#### DATA EXCERPTS:

BEGIN

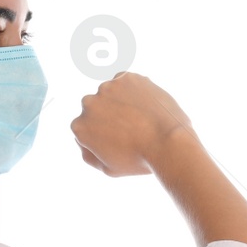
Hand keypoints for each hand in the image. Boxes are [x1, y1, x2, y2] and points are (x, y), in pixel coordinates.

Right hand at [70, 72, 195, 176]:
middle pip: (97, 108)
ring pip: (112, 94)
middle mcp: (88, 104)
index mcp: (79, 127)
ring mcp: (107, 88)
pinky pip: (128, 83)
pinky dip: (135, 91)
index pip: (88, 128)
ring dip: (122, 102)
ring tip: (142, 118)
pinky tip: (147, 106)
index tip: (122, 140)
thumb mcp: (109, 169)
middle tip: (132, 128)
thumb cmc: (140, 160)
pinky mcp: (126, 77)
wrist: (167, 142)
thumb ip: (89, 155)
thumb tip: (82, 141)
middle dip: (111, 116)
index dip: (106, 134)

END
BEGIN

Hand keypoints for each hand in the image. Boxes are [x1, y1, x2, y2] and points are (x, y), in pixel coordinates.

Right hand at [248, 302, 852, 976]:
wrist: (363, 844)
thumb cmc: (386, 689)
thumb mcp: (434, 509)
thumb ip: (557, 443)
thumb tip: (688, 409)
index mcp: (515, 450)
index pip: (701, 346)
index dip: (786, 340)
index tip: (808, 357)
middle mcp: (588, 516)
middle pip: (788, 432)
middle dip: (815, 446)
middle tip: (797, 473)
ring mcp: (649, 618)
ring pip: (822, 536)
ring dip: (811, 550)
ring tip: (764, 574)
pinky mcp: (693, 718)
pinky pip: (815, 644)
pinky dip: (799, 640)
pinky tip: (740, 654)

END

#### ASSIGNED TASK:
Using the material above, find each line that holds "index" and copy that line.

#### REPLY:
index mcp: (79, 127)
index pip: (88, 128)
index tip: (122, 140)
index dip: (106, 134)
index mcp: (515, 450)
index pip: (701, 346)
index dip: (786, 340)
index tip: (808, 357)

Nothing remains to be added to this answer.